O yıllarda müzik ile ilgili bütün bu gelişmeleri yine yakından izlemeyi sürdürüyordum ama ilgim daha çok alternatif seslere yönelikti. O nedenle önereceklerim de onlar arasından çıktı. Arşiv yapıyorsanız bu listedekilerin birer kopyasını edinmeye çalışın; arşiv yapmıyorsanız mutlaka en azından baştan sona bir kez dinleyin. Zaman geçtikçe derinleşip kulağa daha da güzel geliyor bu albümler. Ne dersiniz; acaba onlarla özdeşleştirilen anılara duyulan özlem gün geçtikçe artığı için mi? Bunun etkisi ne kadar?

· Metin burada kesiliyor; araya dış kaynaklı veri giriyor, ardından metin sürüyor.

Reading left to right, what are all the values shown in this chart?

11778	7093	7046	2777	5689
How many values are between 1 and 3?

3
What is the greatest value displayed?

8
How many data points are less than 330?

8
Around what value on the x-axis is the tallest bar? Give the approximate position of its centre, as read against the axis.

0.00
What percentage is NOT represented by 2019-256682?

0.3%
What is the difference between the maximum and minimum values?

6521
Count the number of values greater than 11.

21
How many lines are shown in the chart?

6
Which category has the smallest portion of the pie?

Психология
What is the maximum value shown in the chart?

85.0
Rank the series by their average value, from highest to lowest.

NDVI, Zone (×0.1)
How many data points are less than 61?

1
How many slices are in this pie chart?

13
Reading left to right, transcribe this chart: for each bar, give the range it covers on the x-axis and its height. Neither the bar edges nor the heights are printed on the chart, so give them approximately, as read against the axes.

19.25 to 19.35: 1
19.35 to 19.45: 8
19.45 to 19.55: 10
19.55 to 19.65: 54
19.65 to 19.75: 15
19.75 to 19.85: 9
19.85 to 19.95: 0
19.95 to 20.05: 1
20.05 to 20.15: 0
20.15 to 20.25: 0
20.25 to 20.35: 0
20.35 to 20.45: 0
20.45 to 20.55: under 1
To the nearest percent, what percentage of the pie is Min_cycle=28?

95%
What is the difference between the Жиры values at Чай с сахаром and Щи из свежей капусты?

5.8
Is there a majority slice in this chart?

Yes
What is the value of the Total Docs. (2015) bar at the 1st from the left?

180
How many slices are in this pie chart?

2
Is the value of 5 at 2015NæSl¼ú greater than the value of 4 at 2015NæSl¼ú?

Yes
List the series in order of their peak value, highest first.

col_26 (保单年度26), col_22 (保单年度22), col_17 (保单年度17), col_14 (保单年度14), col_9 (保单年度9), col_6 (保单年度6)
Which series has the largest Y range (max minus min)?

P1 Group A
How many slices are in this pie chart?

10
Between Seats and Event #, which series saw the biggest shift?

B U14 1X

THE SMITHS - MEAT IS MURDER
Plağı elinize aldığınız anda, kaskında “Et cinayettir” yazan sıradışı bir asker fotoğrafını görürsünüz. Politik yaklaşımını daha kapak tasarımından hissettirip sizi önce görsel olarak sarsar albüm. Merakla pikaba koyarsınız. İğnenin plağa değdiği anda “The Headmaster Ritual”daki gitar riff’leriyle alır sizi içine ve “Meat Is Murder”daki inek haykırışlarının sonuna kadar bırakmaz. Duyduğunuz her şeyden farklıdır; içinizi acıtmış, öfkelendirmiş, elinizde pankartlarla sokağa çıkıp eylem yapma isteği uyandırmış, ağlatmış, omzuna başınızı koyabileceğiniz bir dost gibi hissettirmiş ve mükemmel ironisiyle güldürmüştür. Ondan sonra artık hayatınız eskisi gibi değildir.
***
CLAN OF XYMOX - CLAN OF XYMOX
Depeche Mode ve Cocteau Twins sevenlerin dikkatinden kaçmayacak kadar iyiydi Clan of Xymox. İlk albümleri ile darkwave, gothic rock sahnesine etkili bir giriş yapmışlardı. Hollanda’dan çıksalar da, 80’lerde yükselen synthpop dünyasında kendilerine 4AD aracılığı ile yer bulmuşlardı. Karanlık ve melankolikti müzikleri, duygusal olarak yıkıcıydı ama aynı anda da dinleyeni dans ettiriyordu. “Cry in the Wind” benim için bir ilk duyuşta aşktı; hâlâ sürdüğüne göre bir kara sevdaya dönüştü. Bir gün bu şarkıyı canlı dinleyeceğim güne dair hayalimden de vazgeçmedim.
***
RED LORRY YELLOW LORRY - TALK ABOUT THE WEATHER
Chris Reed’in bağırmayan ama Ian Curtis’i anımsatan sert ve net yorumu, güçlü gitarlar ve agresif davul soundunun etkisi ile buluşunca Red Lorry Yellow Lorry’nin karşısına çıkanı peşinden sürüklememesi olanaksız bence. “Talk About the Weather” adlı şarkıda, “Karşıma çıkıp duruyorsun, Sana bağlı diyorsun, Ben iliklerime kadar ıslanmış durumdayım, Seni dışarı çıkarıp ıslanmak istiyorum, Sen hava hakkında konuşmak istiyorsun” diyerek başlayan bu albüm, 30 yıl sonra bugün de ilk günkü kadar dinamik ve çarpıcı.
***
THE DAMNED - PHANTASMAGORIA
The Damned’in gothic punk’ı 30 yıl önce de fantastikti; bugün dinlediğimde de öyle. David Vanian’ın sesinden “Street of Dreams”i her duyduğumda enerjiyle dolar, içimden bisiklete atlayıp sokaklarda amaçsızca turlamak gelirdi. Vanian, “Aşkın gölgesinde durmaktan korkma, saat geç oldu ama bilirsin, zaman kimseyi beklemez” derdi “Shadow of Love”da. Bazen zayıf görünmenin de insana güç verebileceğine dair bir umut vardı sesinde. Garip bir şekilde sanki 80’lere özgü bir duygu bu. Belki albümün prodüksiyonu bugünün koşulları düşünüldüğünde kusursuz değil ama şarkılar çok güzel.
***
TANGERINE DREAM - LE PARC
Hayali de olsa dünyanın farklı kentlerindeki parkları gezmek mi istiyorsunuz? Çalın bu albümü, oturun rahat bir koltuğa, kapatın gözlerinizi ve bırakın kendinizi melodilere... Biraz psikolojik terapi önerisi gibi oldu ama Tangerine Dream’in bu albümü, sadece new age tarzı rahatlama vaat etmiyor; Kyoto’daki Zen Garden tam adına uygun şekilde kuş ve rüzgarda salınan ağaç yapraklarının sesleriyle sakinleştirirken, Central Park’ta heyecan, Gaudi Park’ta enerji, Hyde Park’ta modern hayatın ritmi var ve yaklaşık 45 dakika sonra bir şey garanti: Gerçekten de bulunduğunuz yerden uzaklaşıp, Paris, New York, Barselona, Berlin, Kyoto, Los Angeles, Londra, Sidney parklarında dolaşmış gibi hissediyorsunuz. Tangerine Dream’in en iyi albümü olduğunu söylemiyorum ama 80’lerle o kadar bütünleşti ki, es geçmek olmaz.